Now imagine it also enabled a huge range of financial adventures which got some people rich and some people poor and caused most normal people to hate jQuery. That would be silly. jQuery is still a useful tool. It's not just for pumping and dumping tokens... It's great for manipulating DOM elements too!

I hope maybe this crash will help people realize that public permissionless distributed databases and the cryptographic primitives that make them secure can, like jQuery, be used to generate new amazing software products that previously could not exist and are not just about get rich quick schemes.

--edited for formatting/clarity

1 comments

The difference is that people actually did a lot of useful things with jQuery instead of just talking about its potential nonstop for a decade.
there are isolated cases of useful things done with some of the top names in crypto.

El Salvador helped break the backs of the international money transfer companies charging usurious prices for a simple ledger entry.[2]

Cardano is helping to build projects that are corruption and coercion resistant[1]

I'm sure others could come up with examples.

What has been unreal is the bubble though.
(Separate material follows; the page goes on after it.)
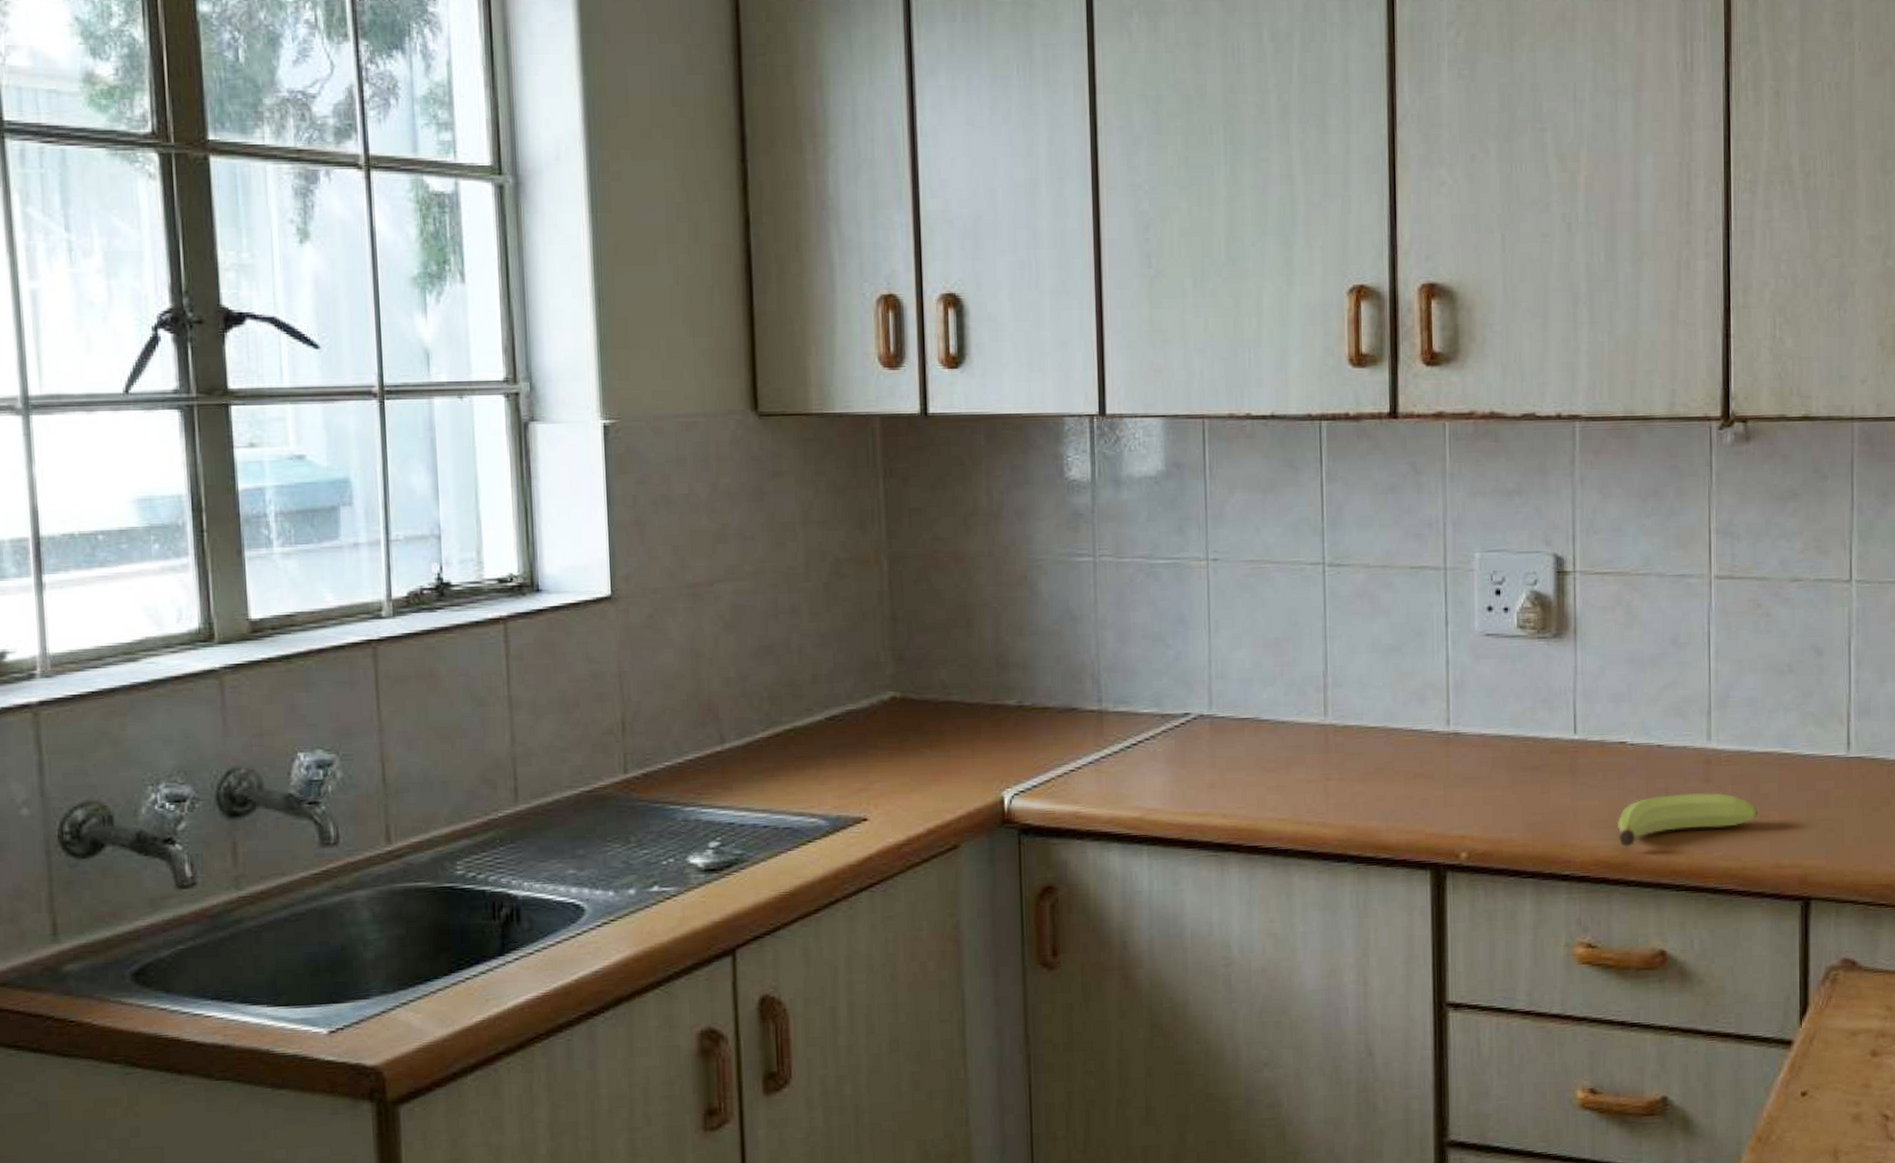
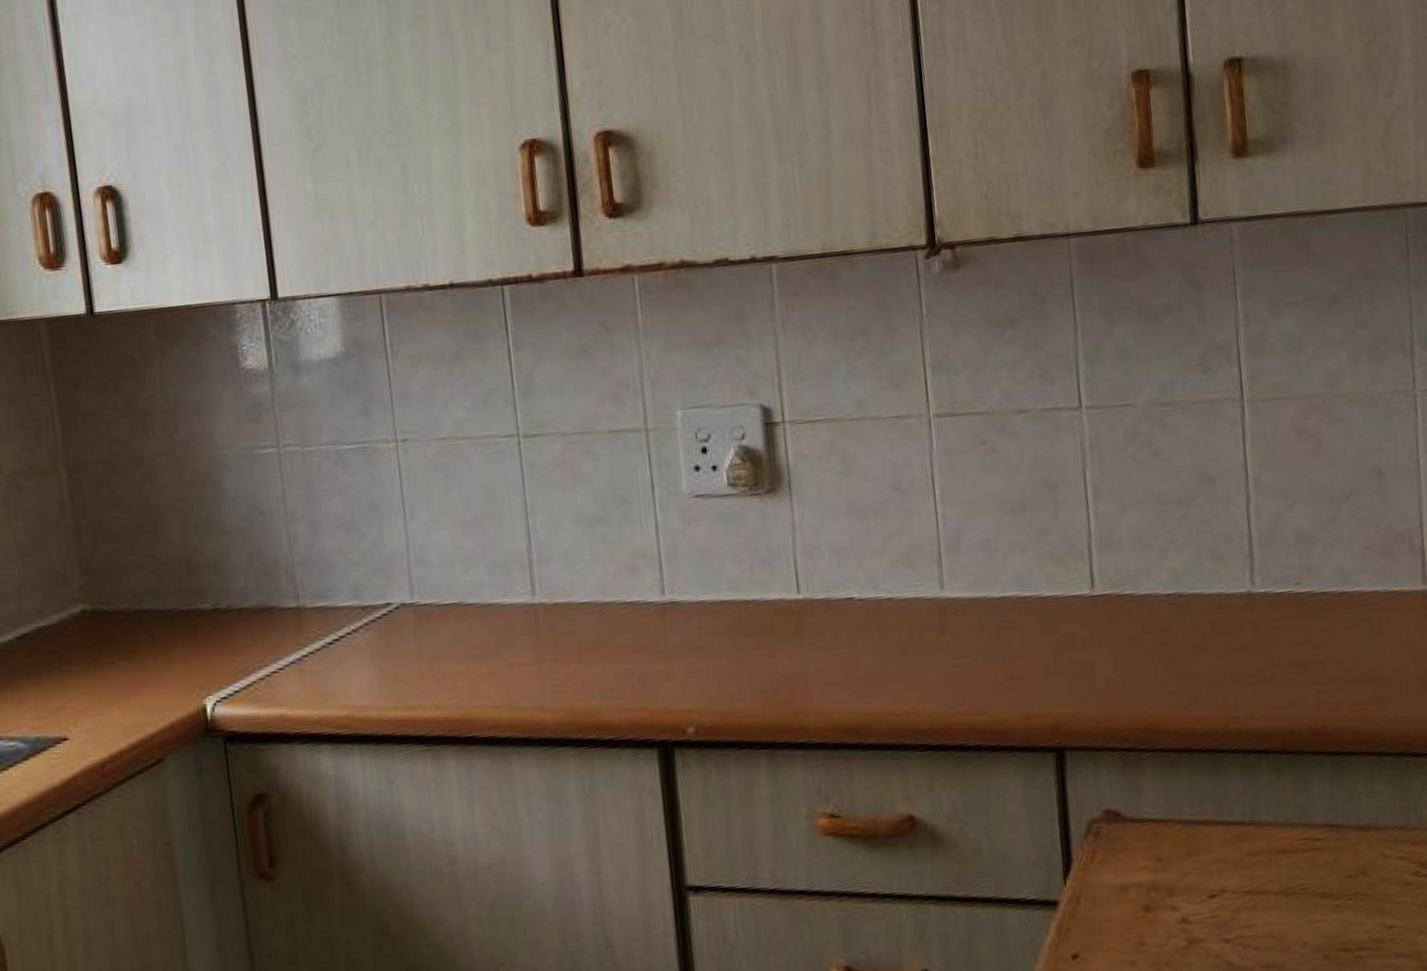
fruit: present [1618,792,1759,847] -> none [851,643,1001,709]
People have tried to get rich quick off these things, meaning the use and utility value is much less than the speculative. Some of these projects have brought millions and maybe billions of value, but collectively maybe even now they seem to be over priced.

[2]: https://www.cnbc.com/2021/09/09/el-salvador-bitcoin-move-cou...

[1]: https://africa.cardano.org/

People are doing useful things with public distributed databases and cryptography as well. Unfortunately it has been largely overshadowed by the greed. This is an artifact of human involvement.

Mathematics implementations and new data storage paradigms are still our friends here at HN. Aren't they?